Source material Start Marker
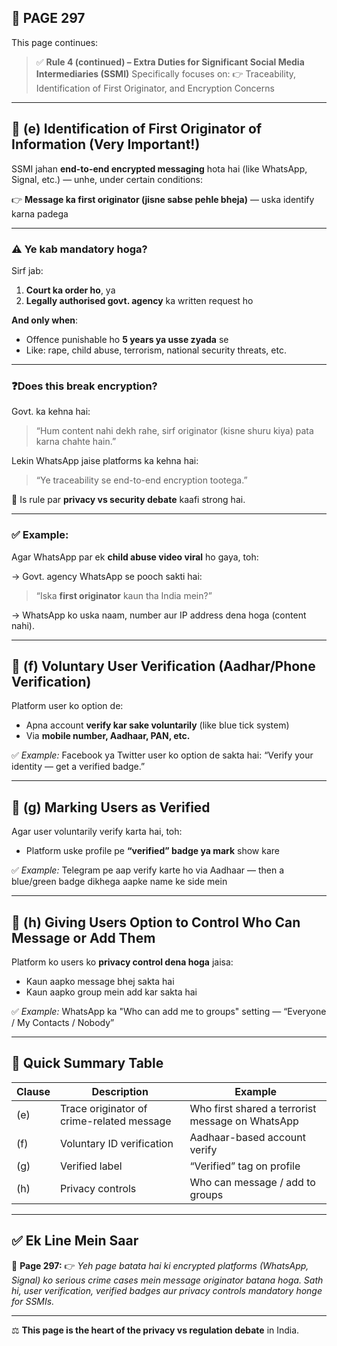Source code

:## 📄 **PAGE 297**

This page continues:

> ✅ **Rule 4 (continued) – Extra Duties for Significant Social Media Intermediaries (SSMI)**
> Specifically focuses on:
> 👉 Traceability, Identification of First Originator, and Encryption Concerns

---

## 🔹 **(e) Identification of First Originator of Information (Very Important!)**

SSMI jahan **end-to-end encrypted messaging** hota hai (like WhatsApp, Signal, etc.) — unhe, under certain conditions:

👉 **Message ka first originator (jisne sabse pehle bheja)** — uska identify karna padega

---

### ⚠️ Ye kab mandatory hoga?

Sirf jab:

1. **Court ka order ho**, ya
2. **Legally authorised govt. agency** ka written request ho

**And only when**:

* Offence punishable ho **5 years ya usse zyada** se
* Like: rape, child abuse, terrorism, national security threats, etc.

---

### ❓Does this break encryption?

Govt. ka kehna hai:

> “Hum content nahi dekh rahe, sirf originator (kisne shuru kiya) pata karna chahte hain.”

Lekin WhatsApp jaise platforms ka kehna hai:

> “Ye traceability se end-to-end encryption tootega.”

📌 Is rule par **privacy vs security debate** kaafi strong hai.

---

### ✅ Example:

Agar WhatsApp par ek **child abuse video viral** ho gaya, toh:

→ Govt. agency WhatsApp se pooch sakti hai:

> “Iska **first originator** kaun tha India mein?”

→ WhatsApp ko uska naam, number aur IP address dena hoga (content nahi).

---

## 🔹 (f) Voluntary User Verification (Aadhar/Phone Verification)

Platform user ko option de:

* Apna account **verify kar sake voluntarily** (like blue tick system)
* Via **mobile number, Aadhaar, PAN, etc.**

✅ *Example:*
Facebook ya Twitter user ko option de sakta hai: “Verify your identity — get a verified badge.”

---

## 🔹 (g) Marking Users as Verified

Agar user voluntarily verify karta hai, toh:

* Platform uske profile pe **“verified” badge ya mark** show kare

✅ *Example:*
Telegram pe aap verify karte ho via Aadhaar — then a blue/green badge dikhega aapke name ke side mein

---

## 🔹 (h) Giving Users Option to Control Who Can Message or Add Them

Platform ko users ko **privacy control dena hoga** jaisa:

* Kaun aapko message bhej sakta hai
* Kaun aapko group mein add kar sakta hai

✅ *Example:*
WhatsApp ka "Who can add me to groups" setting — “Everyone / My Contacts / Nobody”

---

## 🧩 Quick Summary Table

| Clause | Description                               | Example                                          |
| ------ | ----------------------------------------- | ------------------------------------------------ |
| (e)    | Trace originator of crime-related message | Who first shared a terrorist message on WhatsApp |
| (f)    | Voluntary ID verification                 | Aadhaar-based account verify                     |
| (g)    | Verified label                            | “Verified” tag on profile                        |
| (h)    | Privacy controls                          | Who can message / add to groups                  |

---

## ✅ **Ek Line Mein Saar**

📌 **Page 297:**
👉 *Yeh page batata hai ki encrypted platforms (WhatsApp, Signal) ko serious crime cases mein message originator batana hoga. Sath hi, user verification, verified badges aur privacy controls mandatory honge for SSMIs.*

---

⚖️ **This page is the heart of the privacy vs regulation debate** in India.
Source material End Marker
> [Problem statement]
Look through the entries above; copy each line where the string "debate" appears.

> [Output of the exercise]
📌 Is rule par **privacy vs security debate** kaafi strong hai.
⚖️ **This page is the heart of the privacy vs regulation debate** in India.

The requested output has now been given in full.